"Soru: 1) Dinimiz yüsr (kolaylık) felsefesi üzerine vaz’ edildiği halde, bir kısım ibadetler ve sorumluluklar insanlara zor ve ağır gelebilmektedir. Bazı mükellefiyetlerdeki bu zorluk, dinin özündeki kolaylık prensibi ile nasıl telif edilebilir?
[INDENT]-Dinde asla zorluk yoktur; İslam “yüsr” (kolaylık) üzere vaz’ edilmiştir. Fıtratları ve karakterleri gözetmeden, onu şiddetlendiren ve ağırlaştıran, dinin ruhuna zıt bir iş yapmış olur. Rasûl-ü Ekrem Efendimiz, “Bu din kolaydır. Hiç kimse kaldıramayacağı mükellefiyetlerin altına girerek onu zorlaştırmasın; (insan ne yaparsa yapsın yine de mutlaka bir kısım eksik ve kusurları vardır ve) galibiyet dinde kalır.” mealindeki hadis-i şerifiyle bu hakikate dikkat çekmiştir. (01.05)

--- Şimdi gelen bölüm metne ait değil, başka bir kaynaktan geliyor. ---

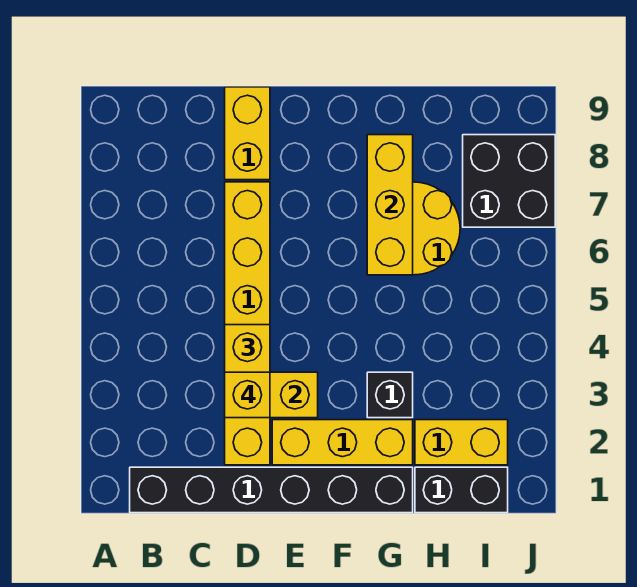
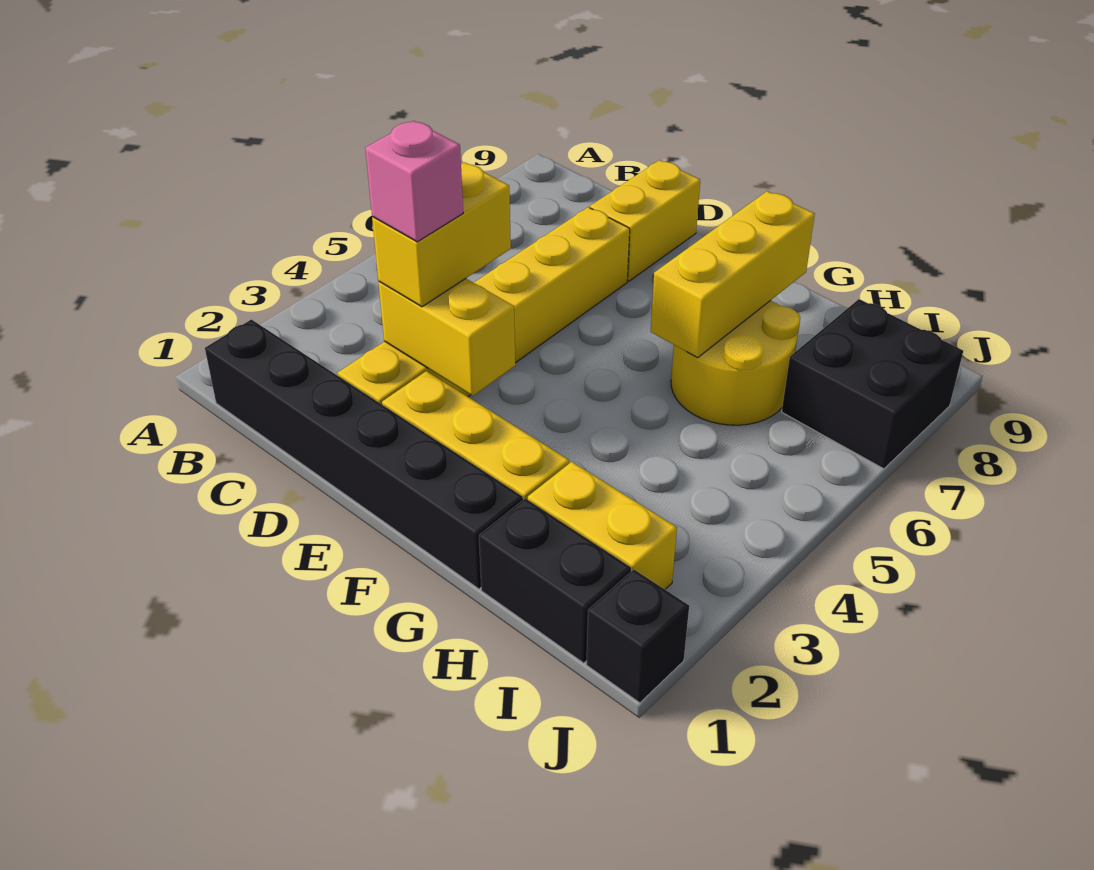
yellow 1x1 brick [225,372,270,418] -> pink 1x1 brick [365,121,463,242]
black 1x1 brick [367,372,413,418] -> black 1x1 brick moved to [586,570,689,703]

-Hazreti Ali ve Osman bin Maz’un gibi bazı sahabe efendilerimiz, dünyevî duygulardan bütünüyle sıyrılmak, mâsivâyı zihinlerinden tamamen atmak, kalblerini sadece Sultan’a ait bir saray haline getirmek, kendilerini iyice ibadete vermek ve vakitlerinin hepsini Allah’a kullukta geçirebilmek gayesiyle hadımlaşmak isteyince, Rasûl-ü Ekrem Efendimiz “Allah’ı en iyi bileniniz ve O’ndan en çok korkanınız benim. Bununla beraber, ben ibadet ediyorum ama hanımlarımın hakkını da gözetiyorum. Gece ibadetimi yapıyorum fakat istirahat de ediyorum. Bazı günler oruç tutuyor, diğer günleri ise oruçsuz geçiriyorum. Bu, benim yolumdur. Kim benim yolumdan yüz çevirirse, o benden değildir” demiş ve getirdiği dinde ruhbanlık olmadığını beyan buyurmuştur. (02.08)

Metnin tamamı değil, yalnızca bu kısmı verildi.